Que pensez-vous du projet Africa Tennis Mag ?

C’est fabuleux. C’est tellement important de bénéficier d’un support qui raconte ce qui se passe dans le tennis en Afrique.

Africa Tennis Mag est un maillon indispensable dans le développement du tennis sur ce continent.

Pour finir, auriez-vous des recommandations à faire à la jeunesse africaine qui rêve de réussir au tennis ?

Je leur dirais de croire en eux-mêmes et en leurs rêves. Comme le dit Serena, il faut être son « meilleur supporteur ». Réussir au tennis est un travail de longue haleine. Il y a beaucoup d’appelés, mais peu d’élus.
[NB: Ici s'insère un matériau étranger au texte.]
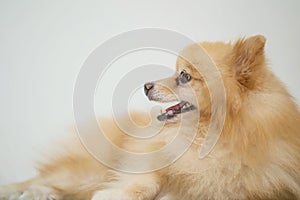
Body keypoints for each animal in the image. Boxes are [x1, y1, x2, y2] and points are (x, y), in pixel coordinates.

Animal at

Contrairement au football, les joueurs ne sont pas intégralement pris en charge et encadrés, à moins de faire partie d’une académie de haut niveau ce qui est le cas de peu de joueurs. Il est donc nécessaire de se créer une équipe autour de soi, et de faire preuve de rigueur et de discipline.

Beaucoup pensent que les champions sont les plus talentueux, ce qui est faux. Les champions sont les plus déterminés.

Eliakim Coulibaly très appliqué à la volée.